Hello Sea Grant community! This is a blog update from the Center for Microbial Oceanographic Research and Education (C-MORE) at the University of Hawaii at Manoa, where I’ve been participating in a summer training program for the last five weeks. The course, “Microbial Oceanography: Genomes to Biomes,” is offered to graduate students and postdoctoral scholars with interests in marine microbiology and biological oceanography. As an Oregon-based zooplankton ecologist, I felt like a bit of an odd duck in a microbial oceanography training program in the oligotrophic North Pacific subtropical gyre. But, since I study predator-prey interactions, and my study organisms (appendicularians) feed on microbes, I decided I would benefit from a more comprehensive perspective of the prey.
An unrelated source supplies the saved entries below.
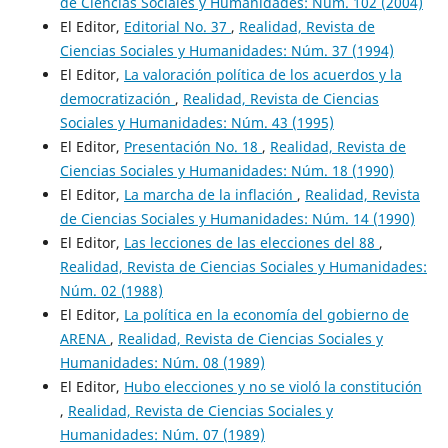
de Ciencias Sociales y Humanidades: Núm. 102 (2004)
El Editor,
Editorial No. 37
,
Realidad, Revista de
Ciencias Sociales y Humanidades: Núm. 37 (1994)
El Editor,
La valoración política de los acuerdos y la
democratización
,
Realidad, Revista de Ciencias
Sociales y Humanidades: Núm. 43 (1995)
El Editor,
Presentación No. 18
,
Realidad, Revista de
Ciencias Sociales y Humanidades: Núm. 18 (1990)
El Editor,
La marcha de la inflación
,
Realidad, Revista
de Ciencias Sociales y Humanidades: Núm. 14 (1990)
El Editor,
Las lecciones de las elecciones del 88
,
Realidad, Revista de Ciencias Sociales y Humanidades:
Núm. 02 (1988)
El Editor,
La política en la economía del gobierno de
ARENA
,
Realidad, Revista de Ciencias Sociales y
Humanidades: Núm. 08 (1989)
El Editor,
Hubo elecciones y no se violó la constitución
,
Realidad, Revista de Ciencias Sociales y
Humanidades: Núm. 07 (1989)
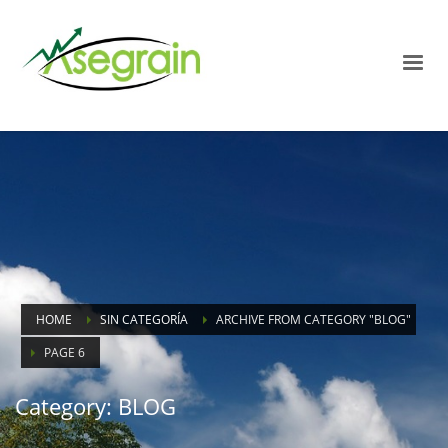
HOME
SIN CATEGORÍA
ARCHIVE FROM CATEGORY "BLOG"
PAGE 6
Category: BLOG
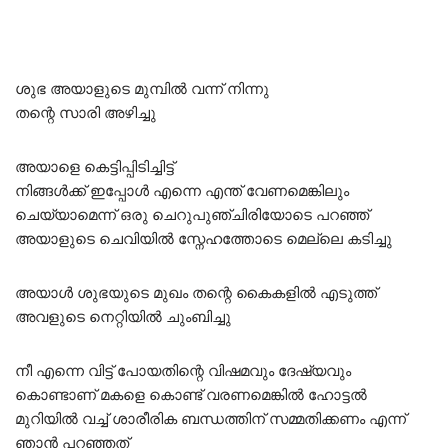
ശുഭ അയാളുടെ മുമ്പിൽ വന്ന് നിന്നു
തന്റെ സാരി അഴിച്ചു
അയാളെ കെട്ടിപ്പിടിച്ചിട്ട്
നിങ്ങൾക്ക് ഇപ്പോൾ എന്നെ എന്ത് വേണമെങ്കിലും
ചെയ്യാമെന്ന് ഒരു ചെറുപുഞ്ചിരിയോടെ പറഞ്ഞ്
അയാളുടെ ചെവിയിൽ സ്നേഹത്തോടെ മെല്ലെ കടിച്ചു
അയാൾ ശുഭയുടെ മുഖം തന്റെ കൈകളിൽ എടുത്ത്
അവളുടെ നെറ്റിയിൽ ചുംബിച്ചു
നീ എന്നെ വിട്ട് പോയതിന്റെ വിഷമവും ദേഷ്യവും
കൊണ്ടാണ് മകളെ കൊണ്ട് വരണമെങ്കിൽ ഹോട്ടൽ
മുറിയിൽ വച്ച് ശാരീരിക ബന്ധത്തിന് സമ്മതിക്കണം എന്ന്
ഞാൻ പറഞ്ഞത്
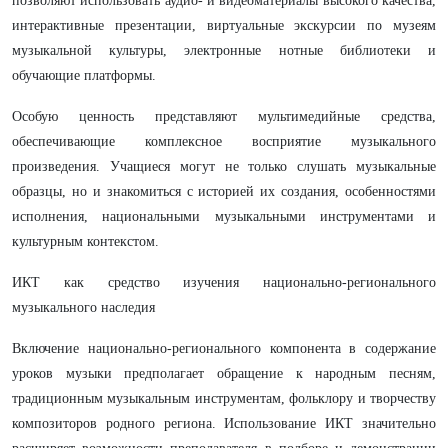
позволяют использовать аудио- и видеоматериалы высокого качества,
интерактивные презентации, виртуальные экскурсии по музеям
музыкальной культуры, электронные нотные библиотеки и
обучающие платформы.
Особую ценность представляют мультимедийные средства,
обеспечивающие комплексное восприятие музыкального
произведения. Учащиеся могут не только слушать музыкальные
образцы, но и знакомиться с историей их создания, особенностями
исполнения, национальными музыкальными инструментами и
культурным контекстом.
ИКТ как средство изучения национально-регионального
музыкального наследия
Включение национально-регионального компонента в содержание
уроков музыки предполагает обращение к народным песням,
традиционным музыкальным инструментам, фольклору и творчеству
композиторов родного региона. Использование ИКТ значительно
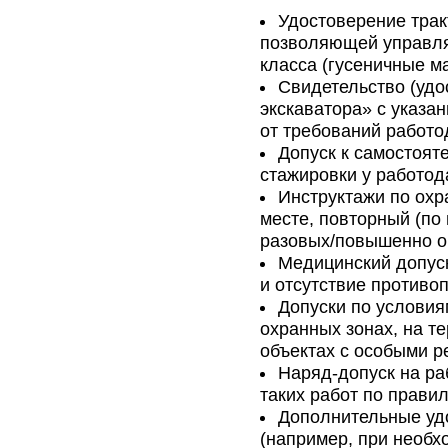
Удостоверение трак
позволяющей управля
класса (гусеничные м
Свидетельство (удо
экскаватора» с указа
от требований работо
Допуск к самостоят
стажировки у работод
Инструктажи по охр
месте, повторный (по
разовых/повышенно о
Медицинский допус
и отсутствие противо
Допуски по условия
охранных зонах, на т
объектах с особыми 
Наряд-допуск на р
таких работ по прави
Дополнительные уд
(например, при необх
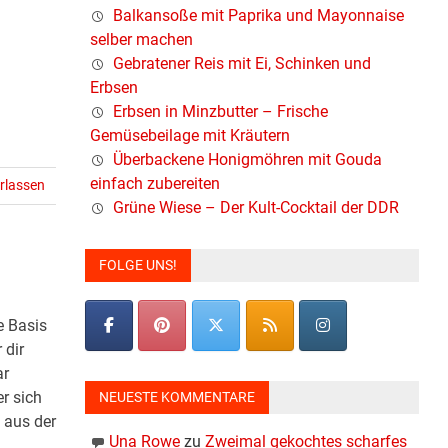
Balkansoße mit Paprika und Mayonnaise
selber machen
Gebratener Reis mit Ei, Schinken und
Erbsen
Erbsen in Minzbutter – Frische
Gemüsebeilage mit Kräutern
Überbackene Honigmöhren mit Gouda
einfach zubereiten
rlassen
Grüne Wiese – Der Kult-Cocktail der DDR
FOLGE UNS!
e Basis
 dir
ar
r sich
NEUESTE KOMMENTARE
 aus der
Una Rowe
zu
Zweimal gekochtes scharfes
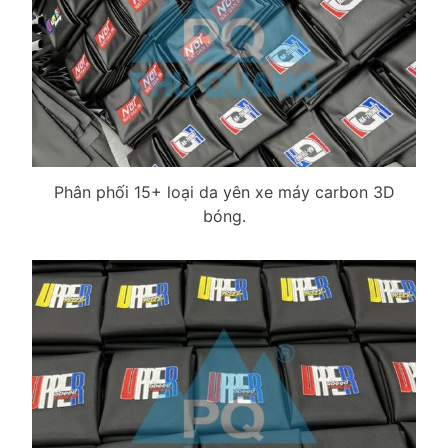
Phân phối 15+ loại da yên xe máy carbon 3D
bóng.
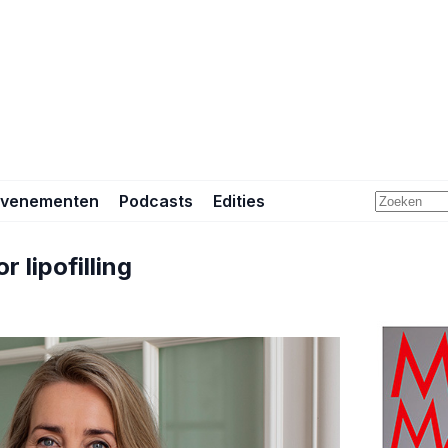
Evenementen
Podcasts
Edities
 lipofilling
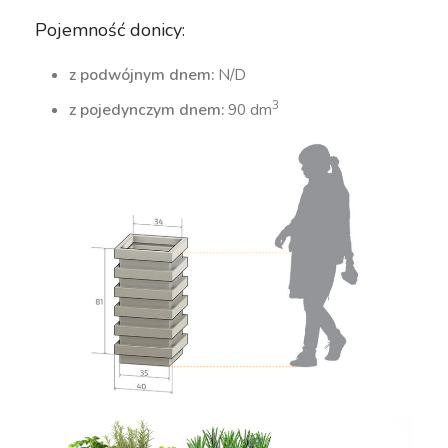
Pojemność donicy:
z podwójnym dnem:
N/D
3
z pojedynczym dnem:
90 dm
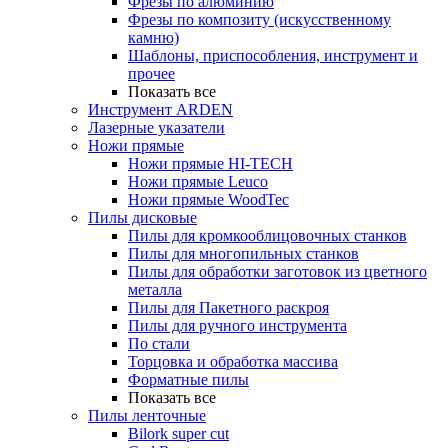
Фрезы по алюминию
Фрезы по композиту (искусственному
камню)
Шаблоны, приспособления, инструмент и
прочее
Показать все
Инструмент ARDEN
Лазерные указатели
Ножи прямые
Ножи прямые HI-TECH
Ножи прямые Leuco
Ножи прямые WoodTec
Пилы дисковые
Пилы для кромкооблицовочных станков
Пилы для многопильных станков
Пилы для обработки заготовок из цветного
металла
Пилы для Пакетного раскроя
Пилы для ручного инструмента
По стали
Торцовка и обработка массива
Форматные пилы
Показать все
Пилы ленточные
Bilork super cut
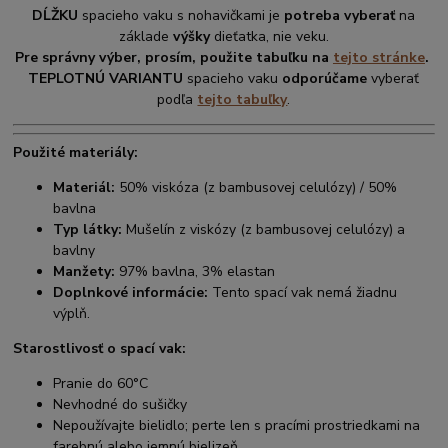
DĹŽKU
spacieho vaku s nohavičkami je
potreba vyberať
na
základe
výšky
dieťatka, nie veku.
Pre správny výber, prosím, použite tabuľku na
tejto stránke
.
TEPLOTNÚ VARIANTU
spacieho vaku
odporúčame
vyberať
podľa
tejto tabuľky
.
Použité materiály:
Materiál:
50% viskóza (z bambusovej celulózy) / 50%
bavlna
Typ látky:
Mušelín z viskózy (z bambusovej celulózy) a
bavlny
Manžety:
97% bavlna, 3% elastan
Doplnkové informácie:
Tento spací vak nemá žiadnu
výplň.
Starostlivosť o spací vak:
Pranie do 60°C
Nevhodné do sušičky
Nepoužívajte bielidlo; perte len s pracími prostriedkami na
farebnú alebo jemnú bielizeň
The C-MORE summer program provided the idyllic introduction to microbes, including a weeklong research cruise aboard the R/V Kilo Moana, during which we measured processes such as bacterial production using tritium-labeled leucine incorporation, primary production using 14C, cell types and abundances using flow cytometry, and particulate carbon and nitrogen flux using sediment traps.
I’m excited that my work with microbes will continue in Oregon through the support of a Julie and Rocky Dixon Graduate Innovation Award, a fellowship designed to support Oregon doctoral students who are interested in pursuing innovative, “nontraditional” career development experiences. I received the fellowship to extend my collaboration with Oregon Sea Grant to develop an educational exhibit on marine microbes. Through my research, I plan to produce a collection of microscopy images of the ocean’s more abundant microbes (e.g. Synechococcus, Prochlorococcus, Pelagibacter, Ostreococcus), which can then be an educational tool, promoting public understanding of the critical role of bacteria in marine food webs.
One of the microscopes I plan to use to produce such images is an Atomic Force Microscope. I just began training on our instrument at the University of Oregon.
The microscope is rather finicky, and I’m still working on the best technique for immobilizing cells, but if you squint hard enough at my first image, you can detect the spherical outline of a microalga cell.